=== Selected excerpt ===

Exposing The Sophistry Of Joel Gwin's Debate Charts:
Part Five

by Bill Reeves and Tim Haile

August 06, 2003

   The next chart has to do with the alleged "2nd Putting-Away." Several of us have been charged with taking this position. The terminology is technically inaccurate, and neither brother Reeves nor myself use this language. Again, brother Gwin appeared to be debating someone else in his debate with brother Reeves. Please consider the following chart:

Second Putting Away

   1. Chart # 12 is titled, "If there is a “2nd Putting Away”… It is followed by a series of questions asking brother Reeves to describe the "conditions, terms, qualifications, means, method and verification" of this alleged "2nd putting-away." Of course, the chart completely misrepresented brother Reeves' position. The chart was apparently prepared for someone else.

   2. Where in the scenario treated by Jesus does brother Gwin get a “2nd putting-away?” It’s not there, right?

===

Work task A
Please copy out the records from their start up to and including the line containing "客服不掉线，您可以随时与我们联系", leaving the pictures out.

=== Available data ===

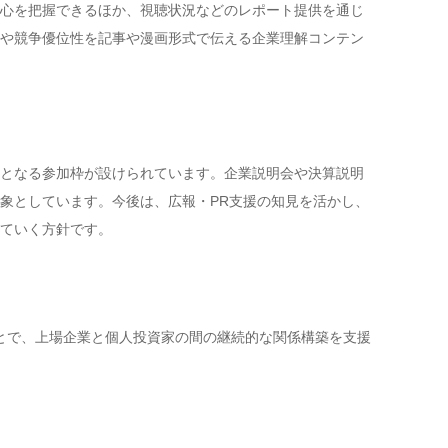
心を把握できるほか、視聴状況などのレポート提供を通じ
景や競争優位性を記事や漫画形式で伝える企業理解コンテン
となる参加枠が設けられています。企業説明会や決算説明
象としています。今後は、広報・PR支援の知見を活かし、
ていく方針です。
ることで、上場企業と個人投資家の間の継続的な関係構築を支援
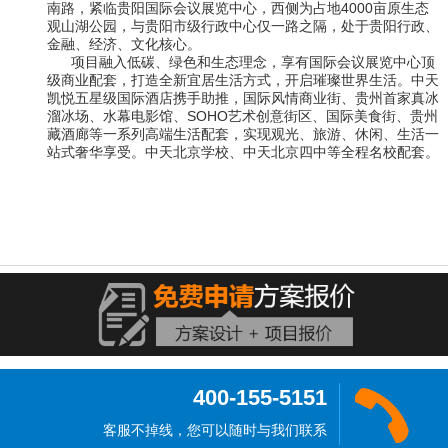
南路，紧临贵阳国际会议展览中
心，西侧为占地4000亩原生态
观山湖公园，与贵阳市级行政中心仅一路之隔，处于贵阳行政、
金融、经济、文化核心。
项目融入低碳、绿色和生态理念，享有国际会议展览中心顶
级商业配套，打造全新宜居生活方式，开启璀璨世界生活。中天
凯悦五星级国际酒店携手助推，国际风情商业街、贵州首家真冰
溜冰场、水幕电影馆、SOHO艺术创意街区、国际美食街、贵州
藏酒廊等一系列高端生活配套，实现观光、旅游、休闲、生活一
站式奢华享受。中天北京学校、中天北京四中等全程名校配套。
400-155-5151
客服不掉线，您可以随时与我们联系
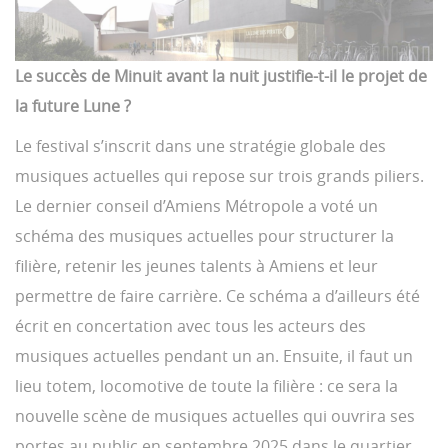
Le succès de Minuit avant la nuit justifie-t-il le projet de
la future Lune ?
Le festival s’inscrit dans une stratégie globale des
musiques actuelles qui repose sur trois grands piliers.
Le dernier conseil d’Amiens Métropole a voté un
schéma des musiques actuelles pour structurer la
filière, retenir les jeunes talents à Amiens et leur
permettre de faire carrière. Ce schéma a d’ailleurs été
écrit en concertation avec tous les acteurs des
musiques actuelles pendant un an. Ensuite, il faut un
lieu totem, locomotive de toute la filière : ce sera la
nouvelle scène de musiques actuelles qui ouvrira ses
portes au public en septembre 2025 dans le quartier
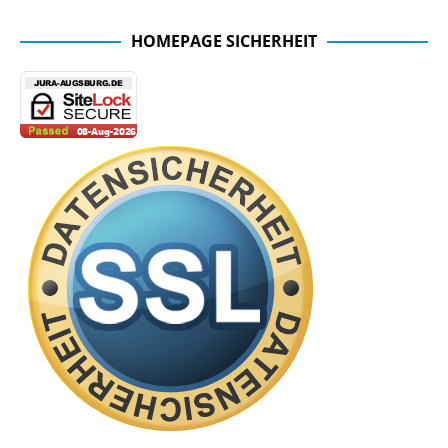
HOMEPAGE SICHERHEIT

===

Work task B
Who are the authors of the article on Joel Gwin's debate charts?

Exercise result A
心を把握できるほか、視聴状況などのレポート提供を通じ
景や競争優位性を記事や漫画形式で伝える企業理解コンテン
となる参加枠が設けられています。企業説明会や決算説明
象としています。今後は、広報・PR支援の知見を活かし、
ていく方針です。
ることで、上場企業と個人投資家の間の継続的な関係構築を支援
南路，紧临贵阳国际会议展览中
心，西侧为占地4000亩原生态
观山湖公园，与贵阳市级行政中心仅一路之隔，处于贵阳行政、
金融、经济、文化核心。
项目融入低碳、绿色和生态理念，享有国际会议展览中心顶
级商业配套，打造全新宜居生活方式，开启璀璨世界生活。中天
凯悦五星级国际酒店携手助推，国际风情商业街、贵州首家真冰
溜冰场、水幕电影馆、SOHO艺术创意街区、国际美食街、贵州
藏酒廊等一系列高端生活配套，实现观光、旅游、休闲、生活一
站式奢华享受。中天北京学校、中天北京四中等全程名校配套。
400-155-5151
客服不掉线，您可以随时与我们联系

Exercise result B
Bill Reeves and Tim Haile